(Preamble -- Theoretical work-- Empirical work)


High quality research in strategy appreciates and builds on prior high quality work in the field.


A number of forces conspire to discourage strategy researchers from reading (not just citing!) prior work and building on it. An intense focus on the business environment facing our MBA students today keeps our attention on current trends and distracts us from the broad sweep of history. The temptation of striving to be the next great strategy guru encourages us to emphasize how our ideas are new and different, not how they are related to what came before. A proliferation of new research papers makes it challenging to keep up with current findings, let alone to read and savour the classics.
Researchers who do manage to appreciate and build on prior work improve the quality of their research in several ways.
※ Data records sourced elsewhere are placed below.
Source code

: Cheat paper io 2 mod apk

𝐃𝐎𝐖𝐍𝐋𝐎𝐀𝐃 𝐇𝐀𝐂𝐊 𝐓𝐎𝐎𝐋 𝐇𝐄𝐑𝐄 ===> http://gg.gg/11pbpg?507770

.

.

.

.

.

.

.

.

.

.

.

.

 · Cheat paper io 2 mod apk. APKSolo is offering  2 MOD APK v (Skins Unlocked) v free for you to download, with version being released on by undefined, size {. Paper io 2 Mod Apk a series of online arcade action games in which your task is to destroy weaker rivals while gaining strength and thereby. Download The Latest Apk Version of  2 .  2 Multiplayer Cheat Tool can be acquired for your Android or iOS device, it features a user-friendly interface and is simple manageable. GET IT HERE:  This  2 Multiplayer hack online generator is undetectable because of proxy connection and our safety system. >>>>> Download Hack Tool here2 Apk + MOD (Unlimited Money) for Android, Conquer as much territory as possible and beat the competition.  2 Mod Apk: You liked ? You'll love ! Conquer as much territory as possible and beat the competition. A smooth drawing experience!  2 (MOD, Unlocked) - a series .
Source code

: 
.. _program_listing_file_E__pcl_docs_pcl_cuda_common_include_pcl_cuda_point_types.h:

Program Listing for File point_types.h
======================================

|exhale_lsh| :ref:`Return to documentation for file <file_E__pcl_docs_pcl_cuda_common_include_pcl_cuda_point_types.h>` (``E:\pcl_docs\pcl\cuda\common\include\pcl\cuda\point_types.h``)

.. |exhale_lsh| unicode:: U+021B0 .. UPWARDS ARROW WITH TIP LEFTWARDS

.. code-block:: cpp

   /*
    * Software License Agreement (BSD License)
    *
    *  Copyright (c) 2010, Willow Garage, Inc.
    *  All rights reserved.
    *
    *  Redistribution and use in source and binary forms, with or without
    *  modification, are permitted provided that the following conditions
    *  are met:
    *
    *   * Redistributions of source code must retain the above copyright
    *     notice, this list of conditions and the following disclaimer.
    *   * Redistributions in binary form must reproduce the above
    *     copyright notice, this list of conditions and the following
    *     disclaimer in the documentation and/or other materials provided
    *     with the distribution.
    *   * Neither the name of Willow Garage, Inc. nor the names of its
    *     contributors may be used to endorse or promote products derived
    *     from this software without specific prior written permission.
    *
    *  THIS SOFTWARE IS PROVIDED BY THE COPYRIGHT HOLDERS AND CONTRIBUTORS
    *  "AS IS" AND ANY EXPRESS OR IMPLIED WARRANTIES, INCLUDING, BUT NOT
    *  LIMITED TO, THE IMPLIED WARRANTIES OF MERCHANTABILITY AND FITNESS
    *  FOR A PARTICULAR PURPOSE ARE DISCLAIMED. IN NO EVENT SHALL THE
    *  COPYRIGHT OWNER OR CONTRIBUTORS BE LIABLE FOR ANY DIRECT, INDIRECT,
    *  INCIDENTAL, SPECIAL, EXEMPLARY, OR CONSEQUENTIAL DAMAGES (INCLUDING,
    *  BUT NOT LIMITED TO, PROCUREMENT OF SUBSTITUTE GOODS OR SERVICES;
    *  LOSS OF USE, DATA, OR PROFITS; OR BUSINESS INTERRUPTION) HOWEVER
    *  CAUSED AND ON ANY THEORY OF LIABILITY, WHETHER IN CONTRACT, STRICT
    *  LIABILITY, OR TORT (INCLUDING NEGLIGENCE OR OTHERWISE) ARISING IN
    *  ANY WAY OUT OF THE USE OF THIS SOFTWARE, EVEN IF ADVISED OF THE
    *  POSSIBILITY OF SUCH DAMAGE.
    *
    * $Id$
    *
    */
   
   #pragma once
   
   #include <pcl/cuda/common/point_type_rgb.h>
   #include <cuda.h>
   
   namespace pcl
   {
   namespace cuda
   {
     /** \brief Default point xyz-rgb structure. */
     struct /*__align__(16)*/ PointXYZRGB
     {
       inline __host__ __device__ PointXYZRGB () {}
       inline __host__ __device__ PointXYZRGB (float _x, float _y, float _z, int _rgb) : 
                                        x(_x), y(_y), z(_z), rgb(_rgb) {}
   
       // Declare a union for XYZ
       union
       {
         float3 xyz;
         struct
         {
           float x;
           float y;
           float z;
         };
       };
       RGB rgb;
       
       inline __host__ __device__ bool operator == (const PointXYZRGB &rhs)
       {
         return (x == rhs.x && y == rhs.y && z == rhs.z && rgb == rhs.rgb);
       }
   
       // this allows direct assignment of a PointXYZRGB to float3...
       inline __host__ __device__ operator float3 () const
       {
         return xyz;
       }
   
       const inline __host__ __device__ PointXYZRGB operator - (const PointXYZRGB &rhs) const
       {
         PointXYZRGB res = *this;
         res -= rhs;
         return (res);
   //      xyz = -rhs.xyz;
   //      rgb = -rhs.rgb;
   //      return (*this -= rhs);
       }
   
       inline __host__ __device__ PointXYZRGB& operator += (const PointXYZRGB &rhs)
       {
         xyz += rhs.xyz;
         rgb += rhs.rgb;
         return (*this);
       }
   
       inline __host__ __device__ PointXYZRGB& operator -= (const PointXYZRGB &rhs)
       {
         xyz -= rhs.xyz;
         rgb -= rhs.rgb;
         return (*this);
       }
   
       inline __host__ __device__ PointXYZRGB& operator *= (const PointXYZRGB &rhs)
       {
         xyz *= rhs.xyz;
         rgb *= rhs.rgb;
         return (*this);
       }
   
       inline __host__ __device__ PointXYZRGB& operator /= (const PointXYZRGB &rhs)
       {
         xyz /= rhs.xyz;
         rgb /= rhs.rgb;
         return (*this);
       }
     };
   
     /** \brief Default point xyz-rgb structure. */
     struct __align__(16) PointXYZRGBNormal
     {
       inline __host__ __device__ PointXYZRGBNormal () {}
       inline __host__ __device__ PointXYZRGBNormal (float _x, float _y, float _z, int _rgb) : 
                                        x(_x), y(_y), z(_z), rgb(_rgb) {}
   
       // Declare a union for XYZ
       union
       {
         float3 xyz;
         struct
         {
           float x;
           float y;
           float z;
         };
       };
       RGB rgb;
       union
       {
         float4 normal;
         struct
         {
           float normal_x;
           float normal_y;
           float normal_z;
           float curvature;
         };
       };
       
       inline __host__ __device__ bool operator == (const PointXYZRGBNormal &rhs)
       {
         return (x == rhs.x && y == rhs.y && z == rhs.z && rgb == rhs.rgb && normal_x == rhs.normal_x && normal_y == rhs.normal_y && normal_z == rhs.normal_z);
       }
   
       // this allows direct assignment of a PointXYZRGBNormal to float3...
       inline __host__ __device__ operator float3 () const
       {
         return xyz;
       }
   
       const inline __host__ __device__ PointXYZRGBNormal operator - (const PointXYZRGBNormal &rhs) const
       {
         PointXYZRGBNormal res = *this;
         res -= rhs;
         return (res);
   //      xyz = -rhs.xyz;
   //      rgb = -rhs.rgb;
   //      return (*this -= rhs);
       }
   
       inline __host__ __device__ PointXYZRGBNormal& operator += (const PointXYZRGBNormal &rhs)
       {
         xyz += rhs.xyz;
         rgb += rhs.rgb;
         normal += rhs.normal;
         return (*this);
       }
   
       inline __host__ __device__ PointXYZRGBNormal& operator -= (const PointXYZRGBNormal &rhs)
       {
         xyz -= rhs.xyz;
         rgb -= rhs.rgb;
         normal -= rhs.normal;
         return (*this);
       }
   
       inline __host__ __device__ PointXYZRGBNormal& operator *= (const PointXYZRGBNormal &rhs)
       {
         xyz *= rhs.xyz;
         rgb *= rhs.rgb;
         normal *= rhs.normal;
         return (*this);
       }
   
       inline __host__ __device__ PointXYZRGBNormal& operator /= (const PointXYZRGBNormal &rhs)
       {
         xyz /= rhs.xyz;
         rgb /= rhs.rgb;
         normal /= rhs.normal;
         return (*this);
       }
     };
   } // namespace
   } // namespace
They avoid dead ends that others explored. They benefit from the logic, language, and findings that others generated. They uncover threads that can be fruitfully taken up again as methodological advances make them more tractable. They discover the deep ideas that made the classics classic. Perhaps most important, they allow the field to progress in a cumulative and steady fashion, not in fits and starts.

Accordingly, we urge strategy scholars to ask of their work: does it sufficiently incorporate the insights of prior research in strategy? We hope that the reading lists and commentaries of our Strategy Reader encourage an affirmative answer to this question, in part by pointing colleagues toward many examples of prior high quality research. Not every reading on every list is a perfect exemplar of high quality research, and the lists’ commentaries highlight some of the shortcomings of the readings. Many of the readings that fall short are classics that were examples of high quality research in their time. Quality standards in strategy research have risen over time, and we hope that they will continue to do so.